SB-623 is a gene-modified cell therapy commercialized by SanBio, with a leading Phase II program in Traumatic Brain Injury. According to Globaldata, it is involved in 6 clinical trials, of which 3 were completed, and 3 are planned. GlobalData uses proprietary data and analytics to provide a complete picture of SB-623’s valuation in its risk-adjusted NPV model (rNPV). Buy the model here.

The revenue for SB-623 is expected to reach an annual total of $18 mn by 2035 globally based off GlobalData’s Expiry Model. The drug’s revenue forecasts along with estimated costs are used to measure the value of an investment opportunity in that drug, otherwise known as net present value (NPV). Applying the drug’s phase transition success rate to remaining R&D costs and likelihood of approval (LoA) to sales related costs provides a risk-adjusted NPV model (rNPV). The rNPV model is a more conservative valuation measure that accounts for the risk of a drug in clinical development failing to progress.

SB-623 Overview

SB-623 is under development for the treatment of chronic motor deficit from ischemic stroke and traumatic brain injury, Parkinson's disease (PD), dry age related macular degeneration, retinitis pigmentosa, spinal cord injury, Alzheimer's disease and hemorrhagic stroke. It is administered through parenteral and intracerebral route as an implant. SB-623 is a stem cell therapy product produced by gene transfer of Notch-1 into MSCs isolated from bone marrow fluid obtained from healthy adult donors. The drug candidate is based on regenerative technology. It was also under development for the treatment for dementia.

SanBio Overview

SanBio focuses on the research, development, manufacture, and distribution of regenerative cell medicines. The company is focusing on developing and investigating SB623, a proprietary cell-based product for the treatment of chronic traumatic brain injury, ischemic and hemorrhagic stroke; dry-age-related macular degeneration; retinitis pigmentosa; spinal cord injury; Parkinson’s and Alzheimer’s diseases. It is also developing SB618 for peripheral nerve damage; SB308 against muscle dystrophy; MSC1 for the treatment of cancer; and MSC2 targeting inflammatory diseases. The company has an operational presence in California, the US; and Singapore. SanBio is headquartered in Tokyo, Japan.
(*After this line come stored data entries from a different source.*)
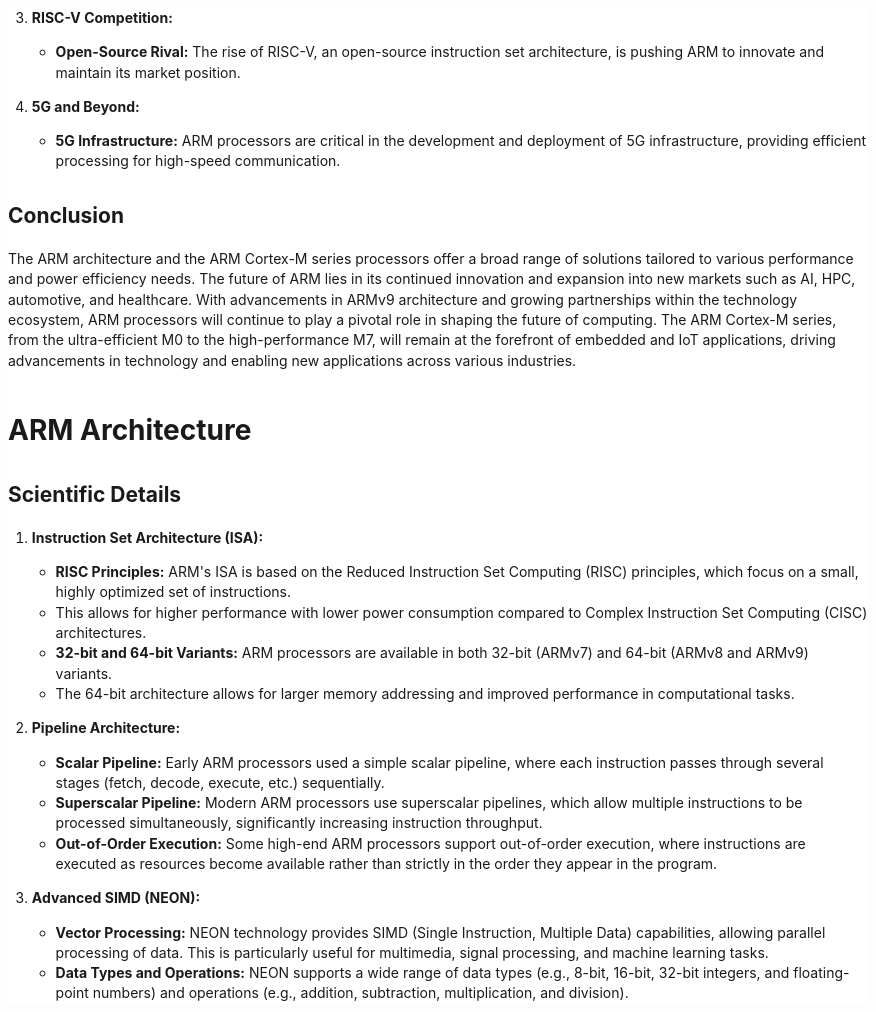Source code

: 3. **RISC-V Competition:**
   - **Open-Source Rival:** The rise of RISC-V, an open-source instruction set architecture, is pushing ARM to innovate and maintain its market position.

4. **5G and Beyond:**
   - **5G Infrastructure:** ARM processors are critical in the development and deployment of 5G infrastructure, providing efficient processing for high-speed communication.

## Conclusion

The ARM architecture and the ARM Cortex-M series processors offer a broad range of solutions tailored to various performance and power efficiency needs. 
The future of ARM lies in its continued innovation and expansion into new markets such as AI, HPC, automotive, and healthcare. 
With advancements in ARMv9 architecture and growing partnerships within the technology ecosystem, ARM processors will continue to play a pivotal role in shaping the future of computing. 
The ARM Cortex-M series, from the ultra-efficient M0 to the high-performance M7, will remain at the forefront of embedded and IoT applications, driving advancements in technology and enabling new applications across various industries.







# ARM Architecture

## Scientific Details

1. **Instruction Set Architecture (ISA):**
   - **RISC Principles:** ARM's ISA is based on the Reduced Instruction Set Computing (RISC) principles, which focus on a small, highly optimized set of instructions.
   - This allows for higher performance with lower power consumption compared to Complex Instruction Set Computing (CISC) architectures.
   - **32-bit and 64-bit Variants:** ARM processors are available in both 32-bit (ARMv7) and 64-bit (ARMv8 and ARMv9) variants.
   - The 64-bit architecture allows for larger memory addressing and improved performance in computational tasks.

2. **Pipeline Architecture:**
   - **Scalar Pipeline:** Early ARM processors used a simple scalar pipeline, where each instruction passes through several stages (fetch, decode, execute, etc.) sequentially.
   - **Superscalar Pipeline:** Modern ARM processors use superscalar pipelines, which allow multiple instructions to be processed simultaneously, significantly increasing instruction throughput.
   - **Out-of-Order Execution:** Some high-end ARM processors support out-of-order execution, where instructions are executed as resources become available rather than strictly in the order they appear in the program.

3. **Advanced SIMD (NEON):**
   - **Vector Processing:** NEON technology provides SIMD (Single Instruction, Multiple Data) capabilities, allowing parallel processing of data. This is particularly useful for multimedia, signal processing, and machine learning tasks.
   - **Data Types and Operations:** NEON supports a wide range of data types (e.g., 8-bit, 16-bit, 32-bit integers, and floating-point numbers) and operations (e.g., addition, subtraction, multiplication, and division).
The operating loss of the company was JPY6,601.5 million in FY2022, compared to an operating loss of JPY5,801.8 million in FY2021. The net loss of the company was JPY4,677.9 million in FY2022, compared to a net loss of JPY3,385.9 million in FY2021.

For a complete picture of SB-623’s valuation, buy the drug’s risk-adjusted NPV model (rNPV) here.


GlobalData, the leading provider of industry intelligence, provided the underlying data, research, and analysis used to produce this article.

To create this model, GlobalData takes into account factors including patent law, known and projected regulatory approval processes, cash flows, drug margins and company expenses. Combining these data points with GlobalData’s world class analysis creates high value models that companies can use to help in evaluation processes for each drug or company.

The rNPV method integrates the probability of a drug reaching a clinical stage into the cash flow at that time, which provides a more accurate valuation, as it considers the probability that the drug never makes it through the clinical pathway to commercialization. GlobalData’s rNPV model uses proprietary likelihood of approval (LoA) and phase transition success rate (PTSR) data for the indication in the highest development stage, which can be found on GlobalData’s Pharmaceutical Intelligence Center.